Far from the “draconian” picture painted by the op-ed’s authors, the Fish and Wildlife Service’s proposal to restrict legal sales of ivory in the United States are simple, common sense measures that will pose mere inconveniences to a limited number of the American public when weighed against their purpose: to prevent the increasingly imminent extinction of African elephants.

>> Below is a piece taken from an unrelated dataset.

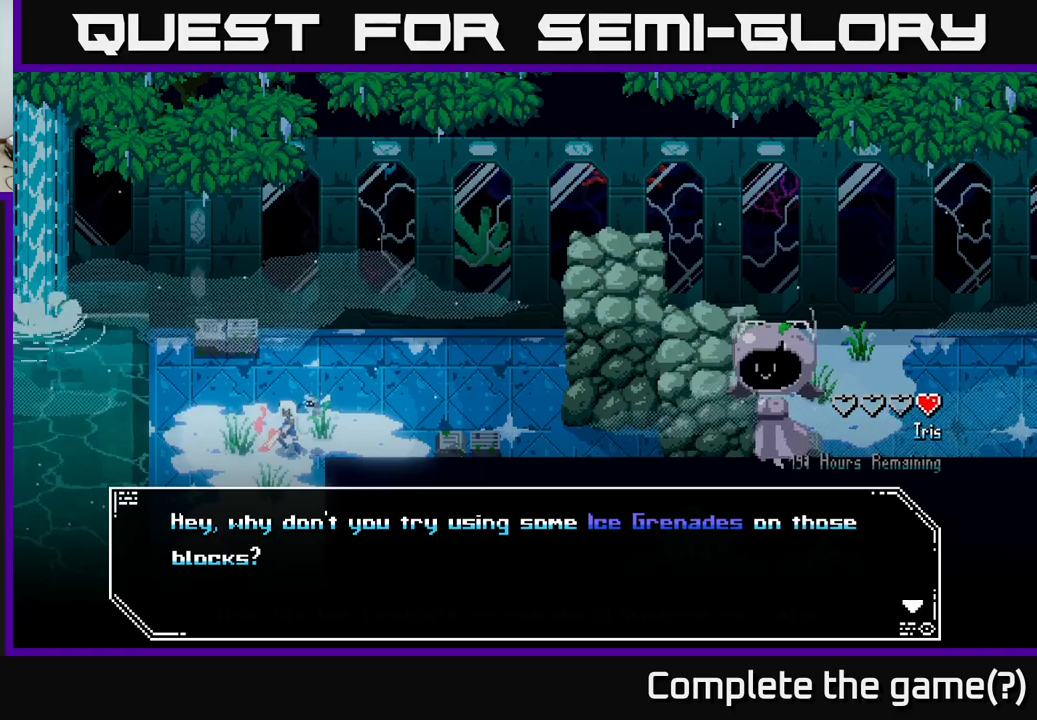
{"buttons": [], "left_stick": "up", "right_stick": "center", "events": [[417, "left_stick", "up"]]}
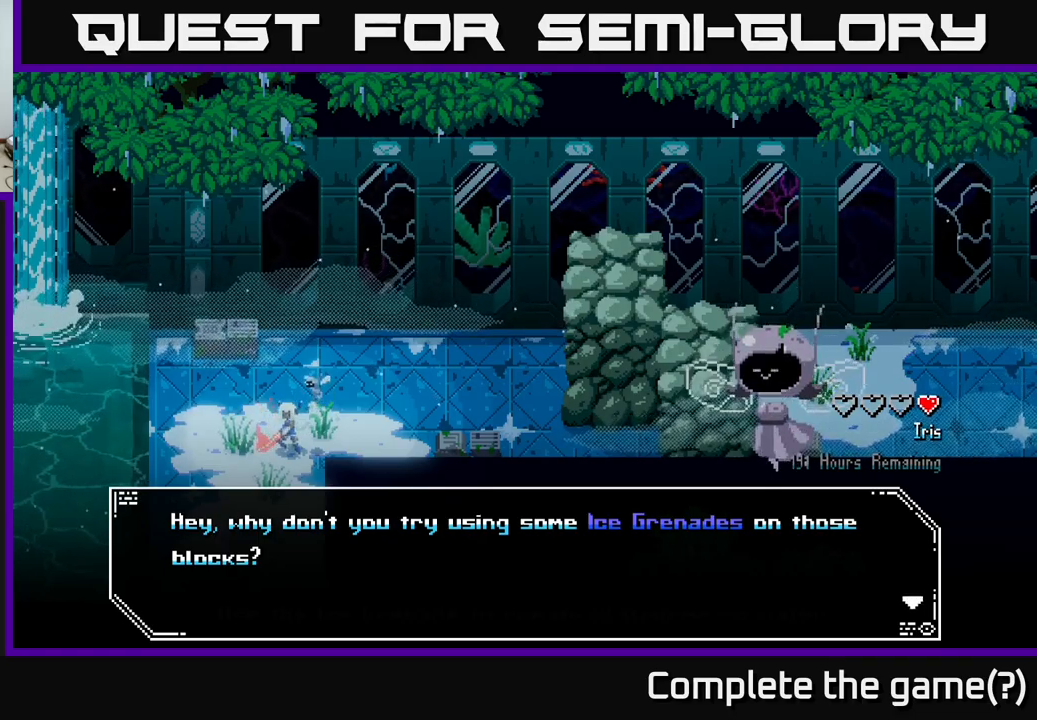
{"buttons": ["R2"], "left_stick": "center", "right_stick": "center", "events": [[67, "left_stick", "center"], [434, "R2", "down"]]}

In the United States it's generally legal to import and export antique ivory and to buy and sell African elephant ivory domestically, as long as it came the United States at least 25 years ago and is at least 100 years old at time of import. As a result, the U.S. is the second most common destination for ivory in the world, and the legal market here fuels the continued poaching of elephants. Because it’s difficult and expensive to determine the age of an ivory item, many wildlife traffickers disguise their ivory as old, and thus legal, when it’s actually from recently killed elephants. The U.S. needs to crack down on legal ivory sales if we have any hope of ending illegal sales, and that’s exactly what the Fish and Wildlife Service’s proposed rules, which would ban the import of most ivory into the U.S., restrict exports to antiques, and limit interstate sales, will do.
Just as importantly, the Fish and Wildlife Service’s proposal recognizes that if we are going to ask other countries to restrict the sale of ivory in their domestic markets, we must be willing to do the same. While the op-ed’s authors are correct that in order to end the poaching crises we also need to reduce demand in Asia – how can we urge a country like China or Japan to stop consuming ivory when we’re doing nothing to reduce demand in our own country?
Will Americans need to be more vigilant about paper work and documentation regarding their ivory in the future under the new rules? Will they have to leave an ivory inlaid guitar at home in favor of one without ivory when setting off for their next concert tour? The answer to these questions is: yes.
But reversing the current trend towards elephant extinction isn’t going to be easy. Things have gotten bad. Really, really, bad. Last year, more than 30,000 elephants were illegally shot in Africa. And if we are going to save these incredible, discerning creatures, every nation is going to have to do its part.